Throughout the two days we attended the UN conference, we, as Sacred Heart students, further explored our curiosities and dreams to improve the world we live in. The conference was formatted into one-by-one seminars or panel discussions on various topics relating to the Sustainable Development Goals (SDGs) of the UN. The variety of conversations allowed us to figure out which panels seemed more appealing to our specific interests and discover the issues in which we have a special interest. For example, because of Sacred Heart 91st St’s advancement in improving sustainability and sustainable practices in our school, the sustainability-focused one was the foremost seminar we were interested in attending.
While panelists were speaking, both about the topic and about themselves and how they got to this place in life, we took notes on not only their valuable contributions to the betterment of this world but also their advice for us, in our individual lives, to speak up, be proud, and advocate for what you believe in. In alignment with our Sacred Heart Goals, we asked questions to the panelists and conversed with other visitors because the people one interacts with are just as crucial to success as the information itself.
The highlight of our weekend was the “networking panel,” in which Hawa Diallo, the head of the conference, reversed the roles and put us as the panelists. We expressed our interest in achieving the SDGs and shared what we, as youth, are already doing in our communities to contribute to that achievement, for example, the Heart Saturday program in which several of us participate. Attendees in the audience asked us questions about our present and future, what we hope to accomplish and offered us opportunities to join youth-led efforts in areas of politics and activism.
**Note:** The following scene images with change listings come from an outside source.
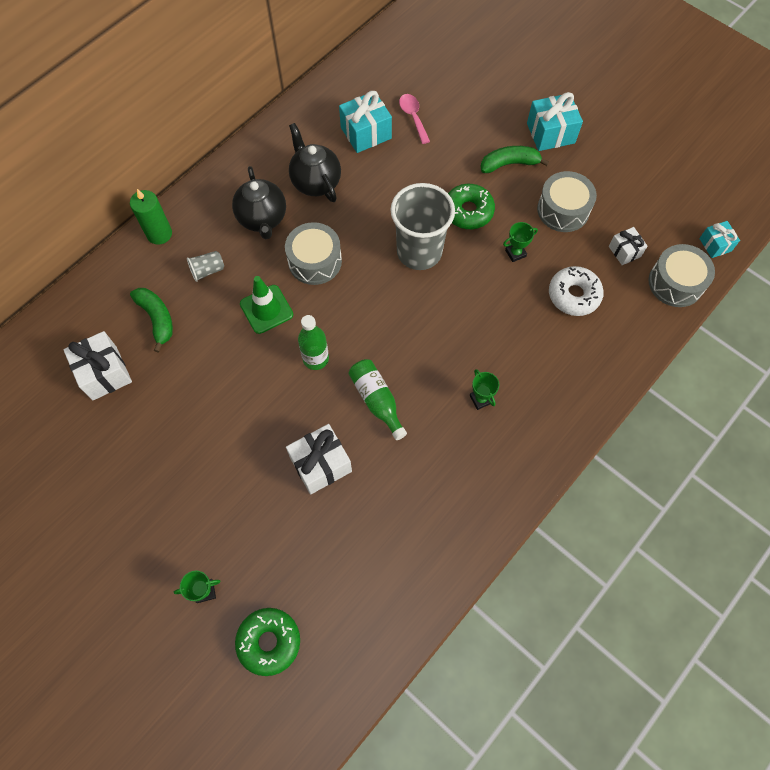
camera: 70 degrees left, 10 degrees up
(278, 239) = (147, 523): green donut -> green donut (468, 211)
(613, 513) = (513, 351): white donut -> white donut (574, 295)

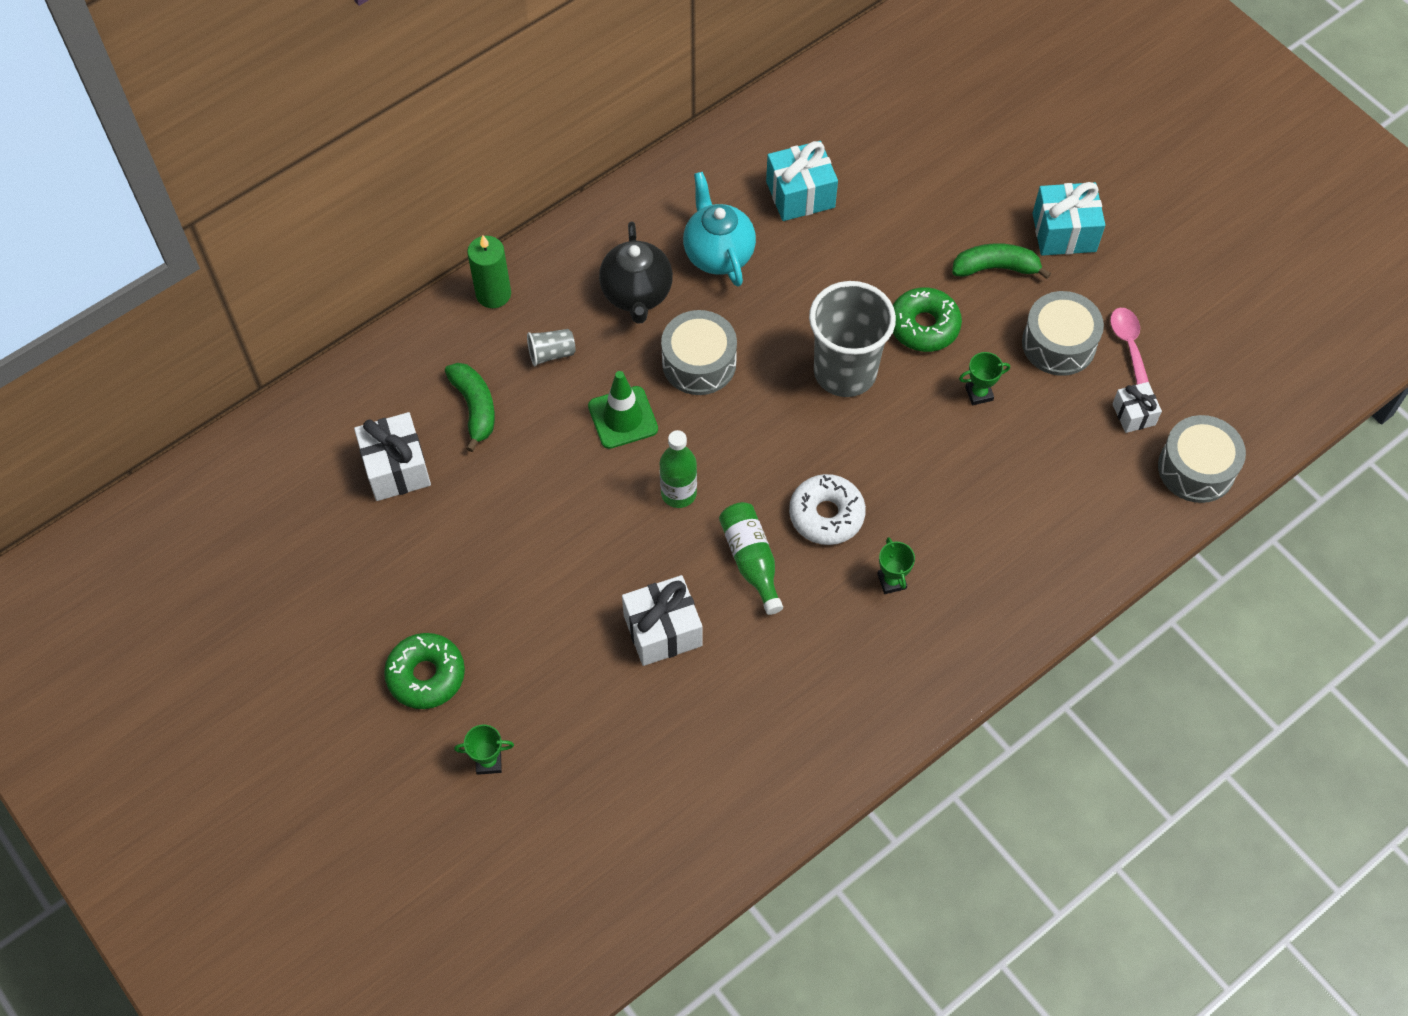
camera: 10 degrees right, 5 degrees down
(269, 642) = (561, 836): green donut -> green donut (426, 675)
(315, 182) = (718, 254): black teapot -> turquoise teapot
(413, 117) = (871, 181): pink spoon -> pink spoon (1128, 344)
(574, 295) = (1048, 463): white donut -> white donut (826, 515)
(715, 245) = (1265, 424): turquoise gift -> none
During this weekend, we, both individually and collectively, were inspired by the initiative of the panelists to think of our own ideas. I was specifically motivated by a common thread that kept reoccurring, unity. Many kids in the city are trying their best to help out others in need in the same area, but there isn’t much communication between the youth in New York City for service-related activities. United we can effect more change and create easier opportunities for youth to join. An established youth service coalition would be immensely beneficial to young people, especially high school students, to come together, with a representative per school, and get to work. This greater network of organized, youth-led volunteers would thus create greater events with greater impact.
As Sacred Heart students, we strive to live out the goals and criteria every single day, and throughout the United Nations (UN) Conference, we have learned much more about the power we have as young women and young leaders to enact change in correspondence with the Sacred Heart Goals, Sustainable Development Goals, and to a large extent, our personal goals.